▶ [The task]:
Give everything from the line containing "See the attached" down to the last of the rows as a JSON list of strings, one string per line, with blank lines left out.

▶ [Records for this task]:
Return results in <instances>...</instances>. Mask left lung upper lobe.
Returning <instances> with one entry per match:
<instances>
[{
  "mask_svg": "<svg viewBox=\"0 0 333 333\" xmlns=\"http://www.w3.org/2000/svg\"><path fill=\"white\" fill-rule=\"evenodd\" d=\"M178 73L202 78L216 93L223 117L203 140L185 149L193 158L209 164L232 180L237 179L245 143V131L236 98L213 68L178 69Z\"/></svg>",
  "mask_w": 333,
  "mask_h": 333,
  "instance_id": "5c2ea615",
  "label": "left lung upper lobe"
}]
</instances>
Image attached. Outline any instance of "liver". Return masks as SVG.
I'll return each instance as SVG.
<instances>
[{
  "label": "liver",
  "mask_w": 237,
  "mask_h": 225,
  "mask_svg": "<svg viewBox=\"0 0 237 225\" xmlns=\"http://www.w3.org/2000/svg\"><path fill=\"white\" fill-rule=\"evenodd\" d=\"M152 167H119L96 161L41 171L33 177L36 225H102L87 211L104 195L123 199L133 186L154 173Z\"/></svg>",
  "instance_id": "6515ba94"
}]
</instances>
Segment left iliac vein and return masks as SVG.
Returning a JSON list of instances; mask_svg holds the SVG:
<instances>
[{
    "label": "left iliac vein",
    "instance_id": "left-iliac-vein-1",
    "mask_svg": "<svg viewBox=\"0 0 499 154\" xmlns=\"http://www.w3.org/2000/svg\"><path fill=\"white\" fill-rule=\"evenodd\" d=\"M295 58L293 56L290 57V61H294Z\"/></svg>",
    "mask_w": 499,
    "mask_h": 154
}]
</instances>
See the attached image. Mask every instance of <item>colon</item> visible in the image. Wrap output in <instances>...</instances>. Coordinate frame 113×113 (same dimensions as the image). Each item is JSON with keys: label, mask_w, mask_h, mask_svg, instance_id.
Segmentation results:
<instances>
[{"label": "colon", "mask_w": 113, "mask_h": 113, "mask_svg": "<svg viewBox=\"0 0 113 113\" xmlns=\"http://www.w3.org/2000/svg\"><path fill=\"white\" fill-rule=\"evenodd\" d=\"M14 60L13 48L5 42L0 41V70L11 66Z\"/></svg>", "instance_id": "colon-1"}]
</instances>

▶ [Solution to the exercise]:
[
  "See the attached image. Mask every instance of <item>colon</item> visible in the image. Wrap output in <instances>...</instances>. Coordinate frame 113×113 (same dimensions as the image). Each item is JSON with keys: label, mask_w, mask_h, mask_svg, instance_id.",
  "Segmentation results:",
  "<instances>",
  "[{\"label\": \"colon\", \"mask_w\": 113, \"mask_h\": 113, \"mask_svg\": \"<svg viewBox=\\\"0 0 113 113\\\" xmlns=\\\"http://www.w3.org/2000/svg\\\"><path fill=\\\"white\\\" fill-rule=\\\"evenodd\\\" d=\\\"M14 60L13 48L5 42L0 41V70L11 66Z\\\"/></svg>\", \"instance_id\": \"colon-1\"}]",
  "</instances>"
]